### AUFGABENBESCHREIBUNG
Kannst du aus dem Text über die verschobene Flughafeneröffnung den Abschnitt von „Die bereits gekauften“ bis „er nur fair.“ wortgetreu wiedergeben?

### SEITENTEXT
+===+

Die bereits gekauften Busse hat er im Herbst zu einem geringeren Preis wieder verkauft. Seine Verluste durch die um Jahre verschobene Eröffnung belaufen sich auf rund 250 000 Euro. Geld, das er hofft zumindest teilweise zurückzuerhalten. Derzeit ist er mit anderen geschädigten Unternehmern im Gespräch, um eine Sammelklage vorzubereiten. Doch man wartet noch das Ergebnis der Klage der Air Berlin gegen den Flughafenbetreiber ab. Denn es ist zu befürchten, dass der Flughafen, um einen Präzedenzfall zu vermeiden, durch alle Instanzen gehen wird. Bis zu zehn Jahre könnte ein solcher Prozess dauern. Die dabei entstehenden Kosten dürften für einige der Mittelständler nicht zu stemmen sein. Schulze hofft deswegen auf ein Entgegenkommen der Flughafenbetreiber. Das fände er nur fair.

+===+

### EXTRAHIERTE INFORMATIONEN
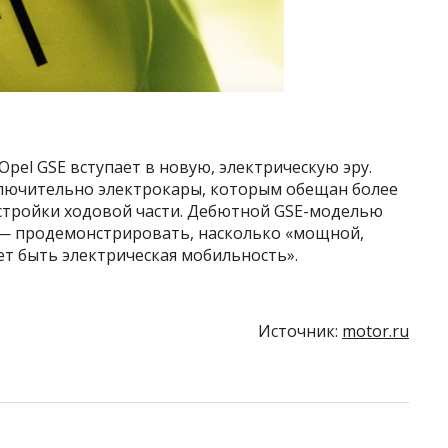
pel GSE вступает в новую, электрическую эру.
ключительно электрокары, которым обещан более
стройки ходовой части. Дебютной GSE-моделью
а — продемонстрировать, насколько «мощной,
 быть электрическая мобильность».
Источник:
motor.ru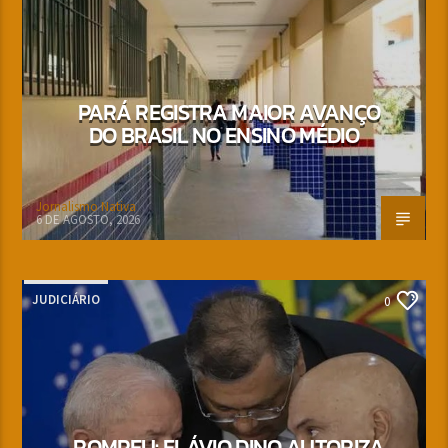
PARÁ REGISTRA MAIOR AVANÇO
DO BRASIL NO ENSINO MÉDIO
Jornalismo Nativa
6 DE AGOSTO, 2026
JUDICIÁRIO
0
ROMPEU: FLÁVIO DINO AUTORIZA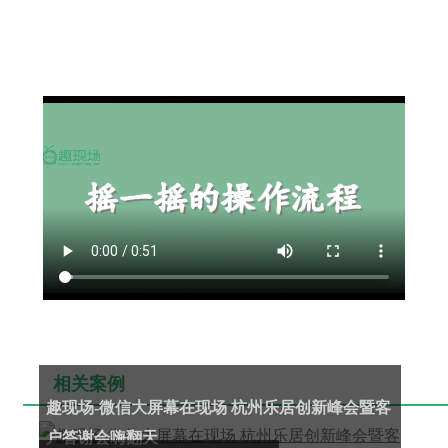
相关案例
趣现场-微信大屏幕在现场 杭州乐居创新峰会暨客
户答谢会嗨翻天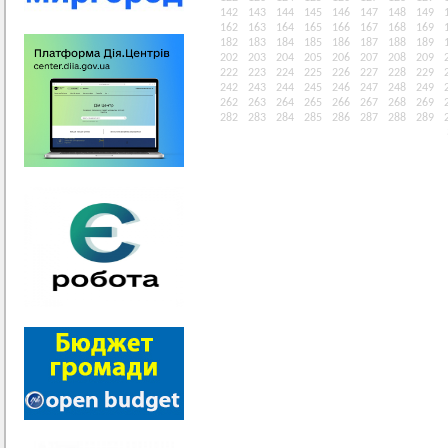
142
143
144
145
146
147
148
149
162
163
164
165
166
167
168
169
182
183
184
185
186
187
188
189
202
203
204
205
206
207
208
209
222
223
224
225
226
227
228
229
242
243
244
245
246
247
248
249
262
263
264
265
266
267
268
269
282
283
284
285
286
287
288
289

+===+

### ERLEDIGTE AUFGABE
Die bereits gekauften Busse hat er im Herbst zu einem geringeren Preis wieder verkauft. Seine Verluste durch die um Jahre verschobene Eröffnung belaufen sich auf rund 250 000 Euro. Geld, das er hofft zumindest teilweise zurückzuerhalten. Derzeit ist er mit anderen geschädigten Unternehmern im Gespräch, um eine Sammelklage vorzubereiten. Doch man wartet noch das Ergebnis der Klage der Air Berlin gegen den Flughafenbetreiber ab. Denn es ist zu befürchten, dass der Flughafen, um einen Präzedenzfall zu vermeiden, durch alle Instanzen gehen wird. Bis zu zehn Jahre könnte ein solcher Prozess dauern. Die dabei entstehenden Kosten dürften für einige der Mittelständler nicht zu stemmen sein. Schulze hofft deswegen auf ein Entgegenkommen der Flughafenbetreiber. Das fände er nur fair.